##### MATERIAL FOR THIS EXERCISE #####
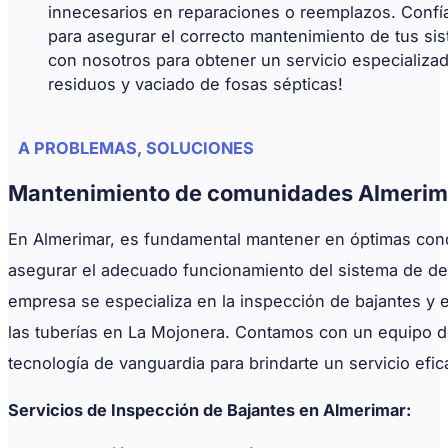
innecesarios en reparaciones o reemplazos. Confí
para asegurar el correcto mantenimiento de tus si
con nosotros para obtener un servicio especializad
residuos y vaciado de fosas sépticas!
A PROBLEMAS, SOLUCIONES
Mantenimiento de comunidades Almerim
En Almerimar, es fundamental mantener en óptimas condi
asegurar el adecuado funcionamiento del sistema de des
empresa se especializa en la inspección de bajantes y 
las tuberías en La Mojonera. Contamos con un equipo de
tecnología de vanguardia para brindarte un servicio efic
Servicios de Inspección de Bajantes en Almerimar:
#####
- **TASK ITEM**
Write out all the text in the data above, line for line and unchanged, leaving the pictures out.

- **RESPONSE BOX**
innecesarios en reparaciones o reemplazos. Confí
para asegurar el correcto mantenimiento de tus si
con nosotros para obtener un servicio especializad
residuos y vaciado de fosas sépticas!
A PROBLEMAS, SOLUCIONES
Mantenimiento de comunidades Almerim
En Almerimar, es fundamental mantener en óptimas condi
asegurar el adecuado funcionamiento del sistema de des
empresa se especializa en la inspección de bajantes y 
las tuberías en La Mojonera. Contamos con un equipo de
tecnología de vanguardia para brindarte un servicio efic
Servicios de Inspección de Bajantes en Almerimar:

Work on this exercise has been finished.